Your next move should be a telephone call to your attorney about the advisability of a restraining order. Perhaps Lois' ardor could be cooled by explaining to her that, depending upon the circumstances, she could be subject to civil and criminal penalties if she continues to pursue your son.
DEAR ABBY: My son, ''Ray,'' is an only child with exceptional talents. He is a 22-year-old college senior, an accounting major, and has already been offered a job upon graduation.
Ray recently completed a motorcycle safety course and would like to purchase one. My husband feels Ray is old enough to make his own decisions. Although I know he is a very responsible person and could handle it, I am absolutely against it. I even told him that if he bought a motorcycle, he would have to move out.
I love my son and don't want to deprive him of anything, but I'd worry about him every time he left the house.

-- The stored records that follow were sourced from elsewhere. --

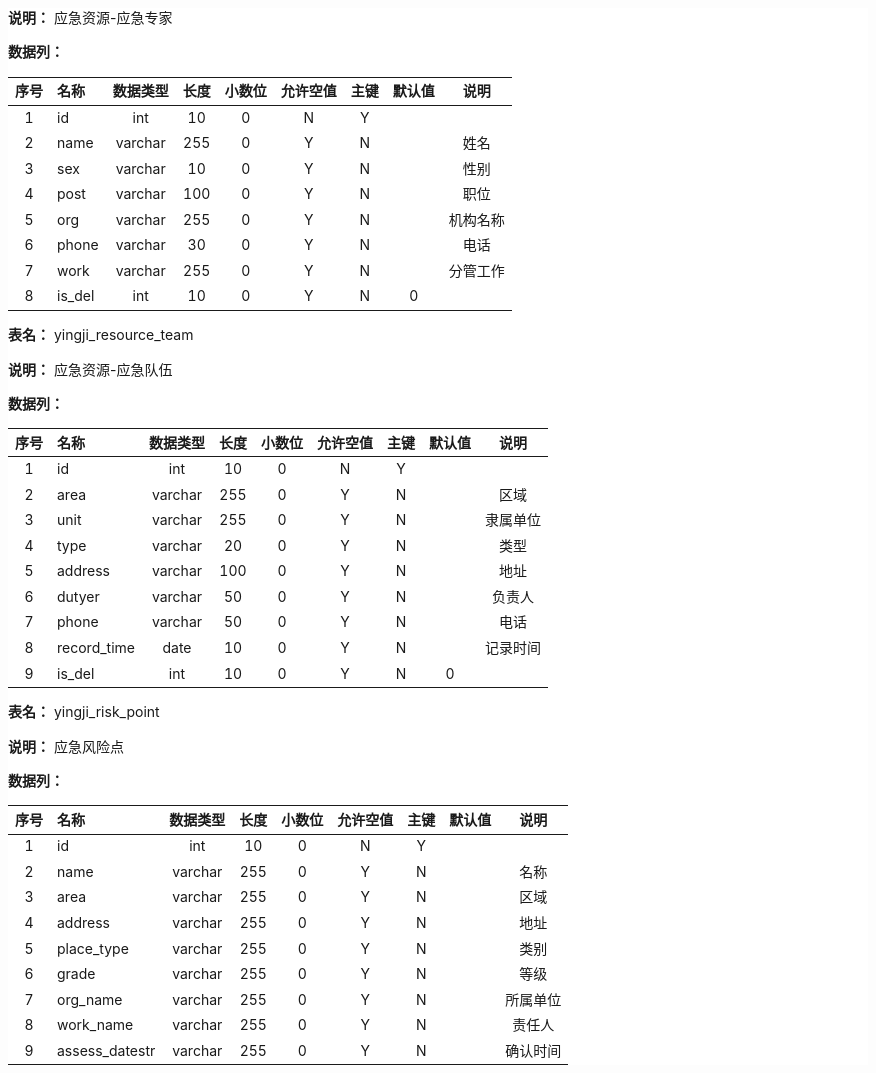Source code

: **说明：** 应急资源-应急专家

**数据列：**

| 序号 | 名称 | 数据类型 |  长度  | 小数位 | 允许空值 | 主键 | 默认值 | 说明 |
| :--: | :--- | :------: | :----: | :----: | :------: | :--: | :----: | :--: |
|  1   | id |   int   | 10 |   0    |    N     |  Y   |       |   |
|  2   | name |   varchar   | 255 |   0    |    Y     |  N   |       | 姓名  |
|  3   | sex |   varchar   | 10 |   0    |    Y     |  N   |       | 性别  |
|  4   | post |   varchar   | 100 |   0    |    Y     |  N   |       | 职位  |
|  5   | org |   varchar   | 255 |   0    |    Y     |  N   |       | 机构名称  |
|  6   | phone |   varchar   | 30 |   0    |    Y     |  N   |       | 电话  |
|  7   | work |   varchar   | 255 |   0    |    Y     |  N   |       | 分管工作  |
|  8   | is_del |   int   | 10 |   0    |    Y     |  N   |   0    |   |
**表名：** <a id="yingji_resource_team">yingji_resource_team</a>

**说明：** 应急资源-应急队伍

**数据列：**

| 序号 | 名称 | 数据类型 |  长度  | 小数位 | 允许空值 | 主键 | 默认值 | 说明 |
| :--: | :--- | :------: | :----: | :----: | :------: | :--: | :----: | :--: |
|  1   | id |   int   | 10 |   0    |    N     |  Y   |       |   |
|  2   | area |   varchar   | 255 |   0    |    Y     |  N   |       | 区域  |
|  3   | unit |   varchar   | 255 |   0    |    Y     |  N   |       | 隶属单位  |
|  4   | type |   varchar   | 20 |   0    |    Y     |  N   |       | 类型  |
|  5   | address |   varchar   | 100 |   0    |    Y     |  N   |       | 地址  |
|  6   | dutyer |   varchar   | 50 |   0    |    Y     |  N   |       | 负责人  |
|  7   | phone |   varchar   | 50 |   0    |    Y     |  N   |       | 电话  |
|  8   | record_time |   date   | 10 |   0    |    Y     |  N   |       | 记录时间  |
|  9   | is_del |   int   | 10 |   0    |    Y     |  N   |   0    |   |
**表名：** <a id="yingji_risk_point">yingji_risk_point</a>

**说明：** 应急风险点

**数据列：**

| 序号 | 名称 | 数据类型 |  长度  | 小数位 | 允许空值 | 主键 | 默认值 | 说明 |
| :--: | :--- | :------: | :----: | :----: | :------: | :--: | :----: | :--: |
|  1   | id |   int   | 10 |   0    |    N     |  Y   |       |   |
|  2   | name |   varchar   | 255 |   0    |    Y     |  N   |       | 名称  |
|  3   | area |   varchar   | 255 |   0    |    Y     |  N   |       | 区域  |
|  4   | address |   varchar   | 255 |   0    |    Y     |  N   |       | 地址  |
|  5   | place_type |   varchar   | 255 |   0    |    Y     |  N   |       | 类别  |
|  6   | grade |   varchar   | 255 |   0    |    Y     |  N   |       | 等级  |
|  7   | org_name |   varchar   | 255 |   0    |    Y     |  N   |       | 所属单位  |
|  8   | work_name |   varchar   | 255 |   0    |    Y     |  N   |       | 责任人  |
|  9   | assess_datestr |   varchar   | 255 |   0    |    Y     |  N   |       | 确认时间  |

Is there a magical age when a parent no longer should influence her child, or do you just never stop being a parent? -- WORRIED MOM
DEAR WORRIED: Parenthood lasts as long as the parent lasts, and sometimes it seems like an eternity! You and your husband will always be Ray's parents, and you will always be concerned about his safety and welfare.
Withdraw the ultimatum, because he will probably be moving out on his own after he starts earning his own money anyway.
Ray has taken motorcycle safety classes, and I'm sure you've shared your wisdom and common sense with him since he was a boy. The time has come to trust that you've done a good job. Cross everything that you have two of, and pray that your son will be one of the thousands of motorcycle enthusiasts who ride safely.